Christian Wolff, a composer-performer and onetime John Cage associate, contributed “For Trumpet Player” to Friday’s program. Several of its isolated fragments of melody seemed designed to morph and spin away from the opening motifs, the quicker the better. In this way, the composition recalled some of the mercurial, charming entries in Mr. Wolff’s early series of “Exercises.” But fresh concepts were also in evidence. Aside from short, improvised passages of brassy extended technique, the trumpeter added a touch of swing-feel to select melodic lines — a choice I’ve not heard in past performances of Mr.
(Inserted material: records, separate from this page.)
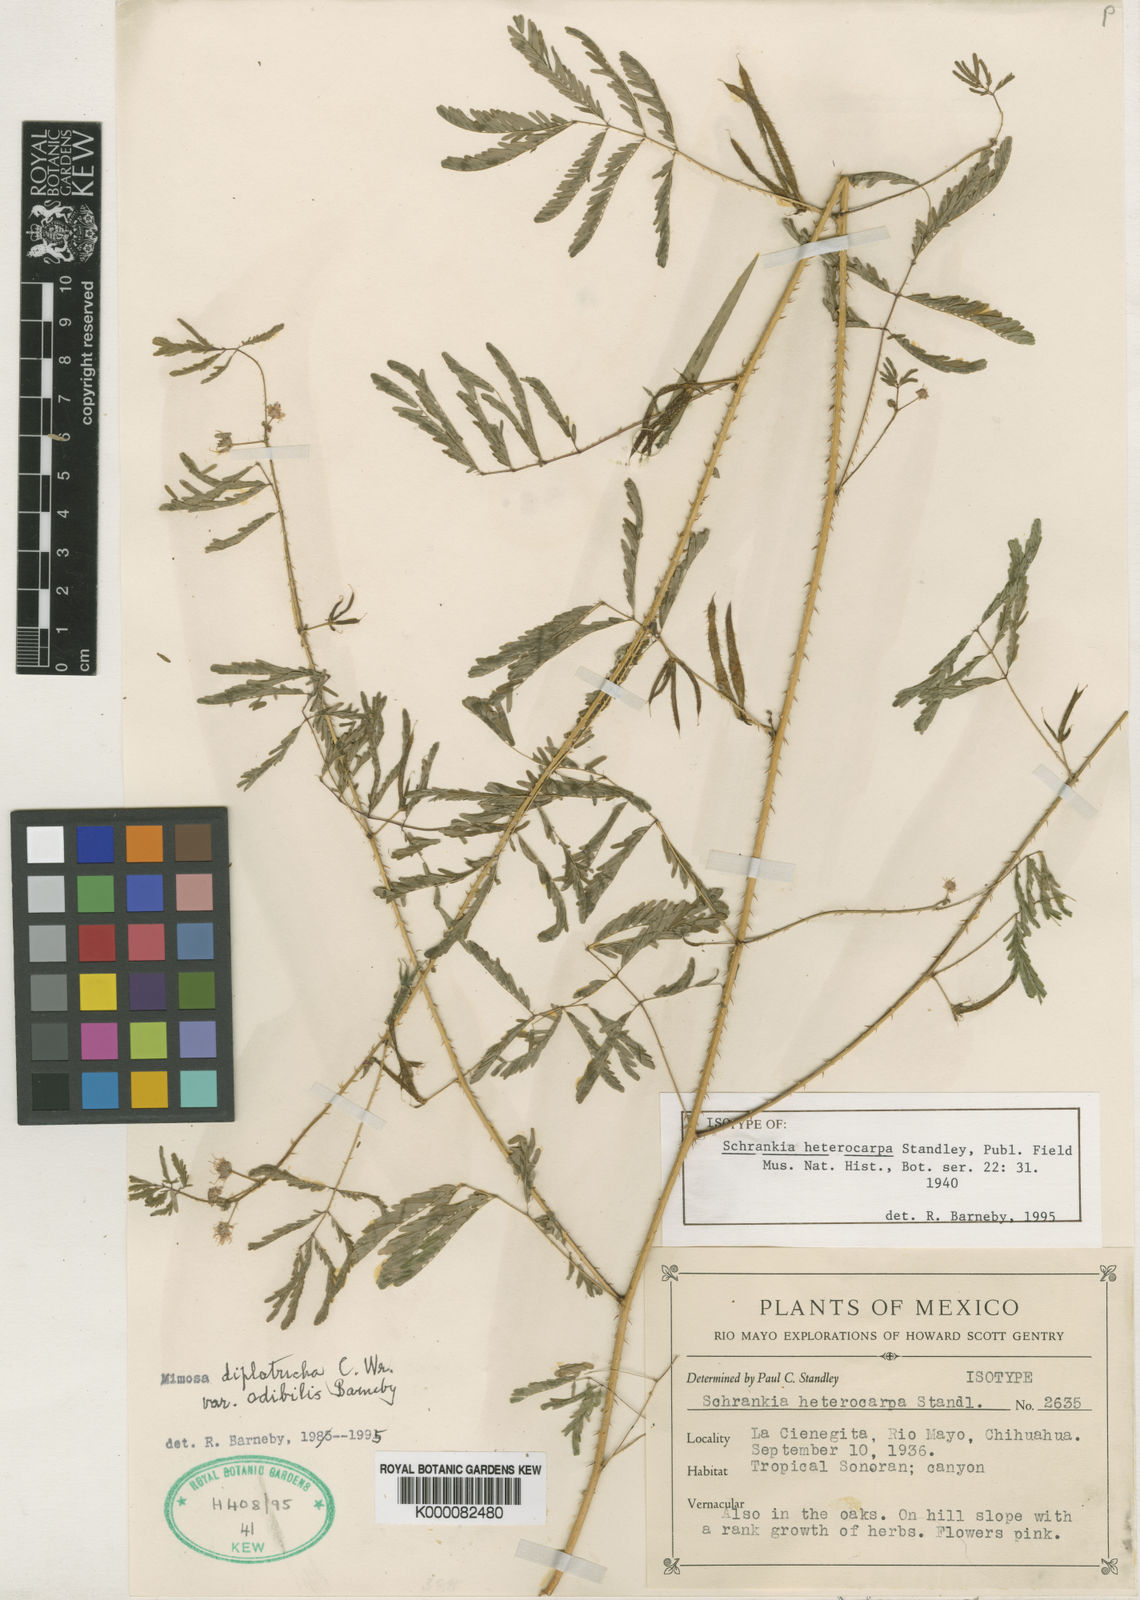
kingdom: Plantae
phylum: Tracheophyta
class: Magnoliopsida
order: Fabales
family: Fabaceae
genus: Mimosa
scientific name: Mimosa diplotricha
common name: Giant sensitive-plant
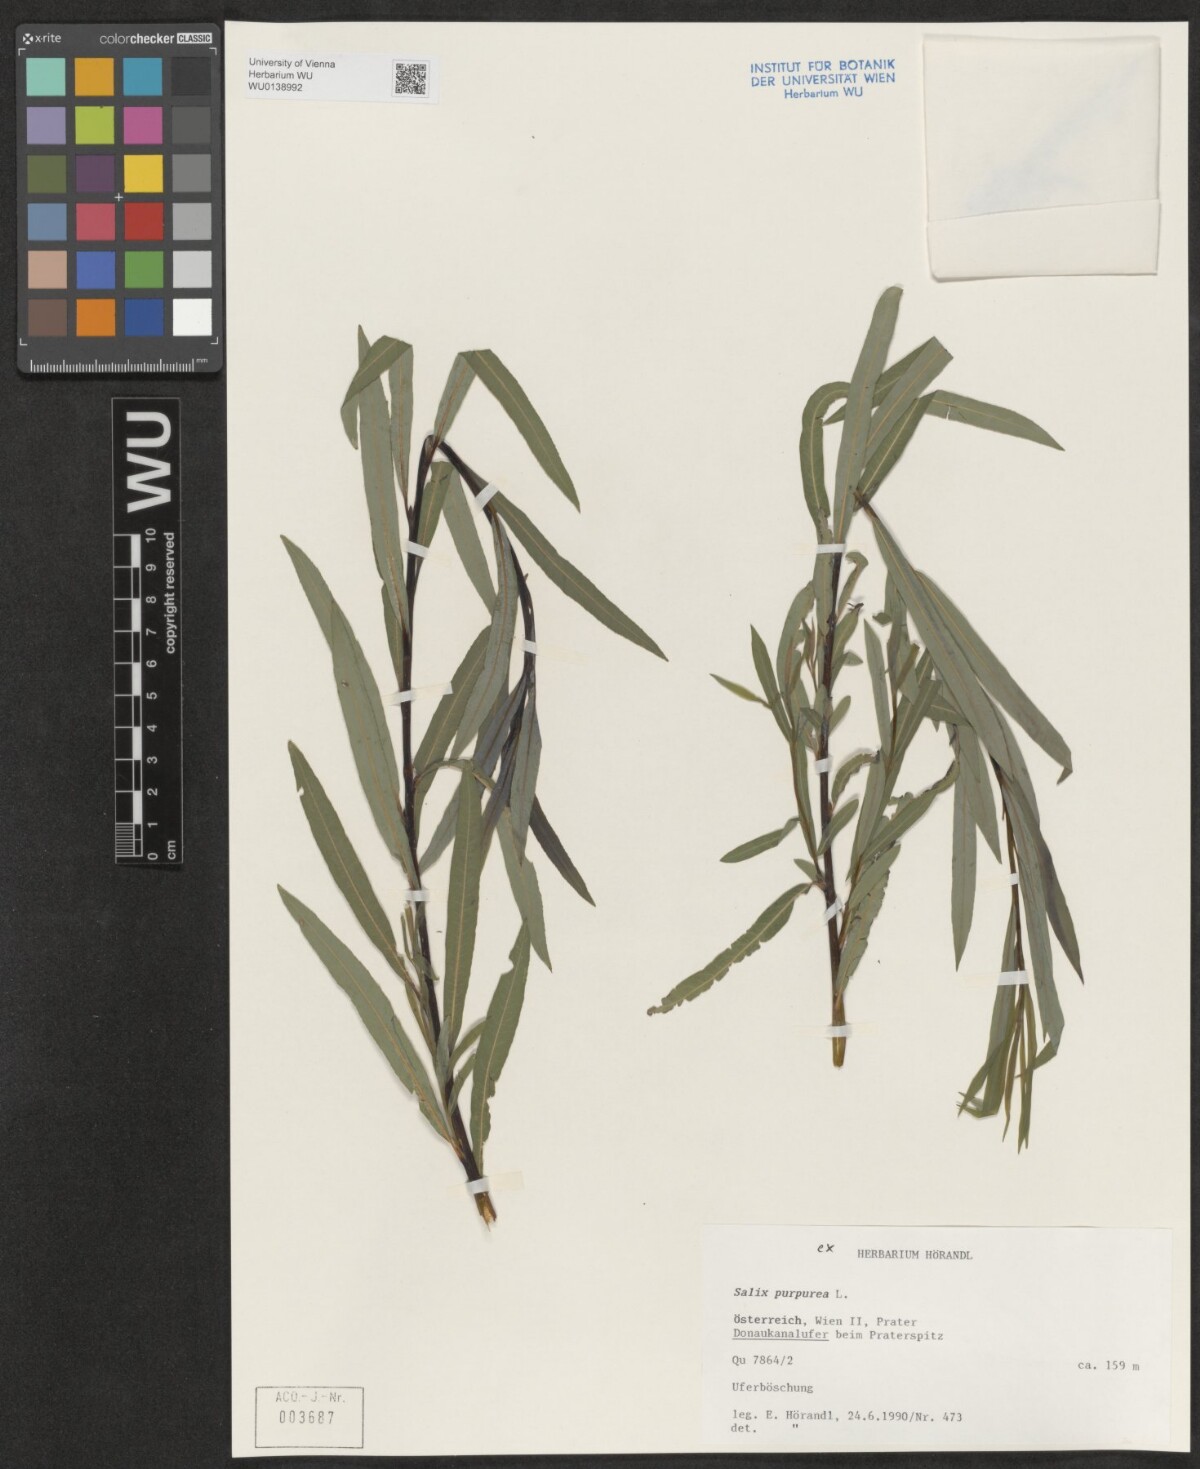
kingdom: Plantae
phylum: Tracheophyta
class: Magnoliopsida
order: Malpighiales
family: Salicaceae
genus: Salix
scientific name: Salix purpurea
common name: Purple willow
Wolff’s music, but which sounded natural here.

Saturday’s program included the premiere of Michael Pisaro’s “Stem-Flower-Root,” a half-hour work for trumpet and sine-waves. Mr. Wooley’s playing was less demonstrative in this piece, though no less notable. Toward the end, the trumpeter’s sighing articulations created the impression of a chorus emerging from the piece’s thickest atmospheres of electronic haze.

Both “For/With” shows provided introductions to artists who will be up next in Mr. Wooley’s commissioning series. Ashley Fure’s compositional style was represented on Friday by a striking work for percussion and electronics, “Shiver Lung 2.” Atop two subwoofers that projected a low, sub-audible frequency, the percussionist Ross Karre struck the sound sources with a variety of objects — including chimes, metal chains and his hands. The result was a steady stream of polyrhythms, outfitted with skittering variations of timbral color. (The piece’s approach is related to Ms. Fure’s “The Force of Things: An Opera For Objects,” which has its U.S. premiere in Montclair, New Jersey, this month.)